Preparation: Peel turnips and carrots. Use melon scoop to cut turnips into large balls. Slice carrots 1/2" thick; then with paring knife, cut 4 evenly spaced notches into rim of each slice (don't cut into center core). Carrots should look like little flowers. Parboil turnip and carrots in stock until barely tender. Remove from stock and plunge pieces into cold water; drain. Cut onions, asparagus and baby corn into 1 1/2" pieces. Mince together fresh ginger root and Tientsin preserved vegetable. In a small pot or beaker on medium heat, render pieces of chicken fat.

Stir-frying: Add peanut oil to hot wok. When it begins to smoke, briskly fry crab meat or shrimp for 1 minute. Add asparagus, baby corn, mushrooms and water chestnuts, stir-frying until they are hot.

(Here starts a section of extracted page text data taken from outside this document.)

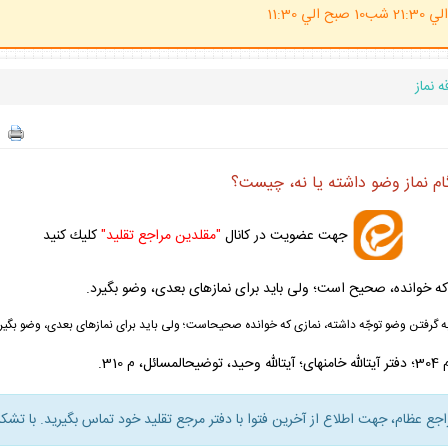
(ساعت پاسخگوي احكام شرعي 20 الي 21:30 شب10 صبح الي 11:30
 نماز
ام نماز وضو داشته يا نه، چيست؟
جهت عضويت در كانال
"مقلدين مراجع تقليد"
كليك كنيد
كه خوانده، صحيح است؛ ولى بايد براى نمازهاى بعدى، وضو بگيرد.
به گرفتن وضو توجّه داشته، نمازى كه خوانده صحيح
است؛ ولى بايد براى نمازهاى بعدى، وضو بگيرد
راجع عظام، جهت اطلاع از آخرين فتوا با دفتر مرجع تقليد خود تماس بگيريد. با تشكر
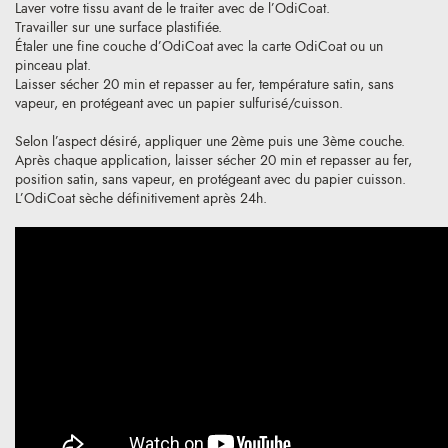
Laver votre tissu avant de le traiter avec de l’OdiCoat.
Travailler sur une surface plastifiée.
Étaler une fine couche d’OdiCoat avec la carte OdiCoat ou un
pinceau plat.
Laisser sécher 20 min et repasser au fer, température satin, sans
vapeur, en protégeant avec un papier sulfurisé/cuisson.
Selon l’aspect désiré, appliquer une 2ème puis une 3ème couche.
Après chaque application, laisser sécher 20 min et repasser au fer,
position satin, sans vapeur, en protégeant avec du papier cuisson.
L’OdiCoat sèche définitivement après 24h.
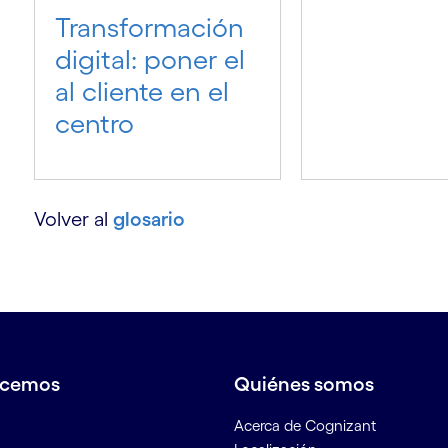
Transformación
digital: poner el
al cliente en el
centro
Volver al
glosario
acemos
Quiénes somos
Acerca de Cognizant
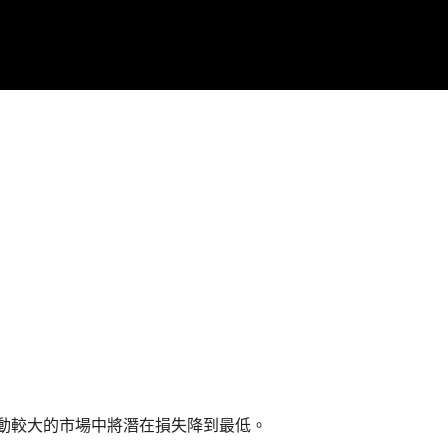
動較大的市場中將潛在損失降到最低。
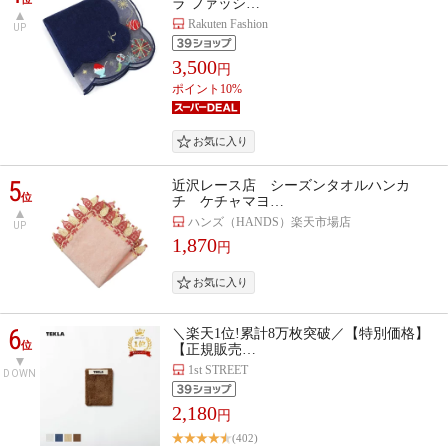
ラ ファッシ…
Rakuten Fashion
UP
3,500
円
ポイント10%
5
近沢レース店 シーズンタオルハンカ
位
チ ケチャマヨ…
ハンズ（HANDS）楽天市場店
UP
1,870
円
6
＼楽天1位!累計8万枚突破／【特別価格】
位
【正規販売…
1st STREET
DOWN
2,180
円
(402)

Add ginger mixture, then onions. Stir-fry another 30 seconds. Add 1/2 stock, salt and sugar; bring to boil. Add turnips and carrots. Cover and reduce heat; simmer for 5 minutes. Uncover, push ingredients out of liquid, and dribble in cornstarch paste to thicken slightly. Stir liquid to prevent lumping while it thickens to a thick soup. Recombine, then mix in chicken oil. Remove to serving platter.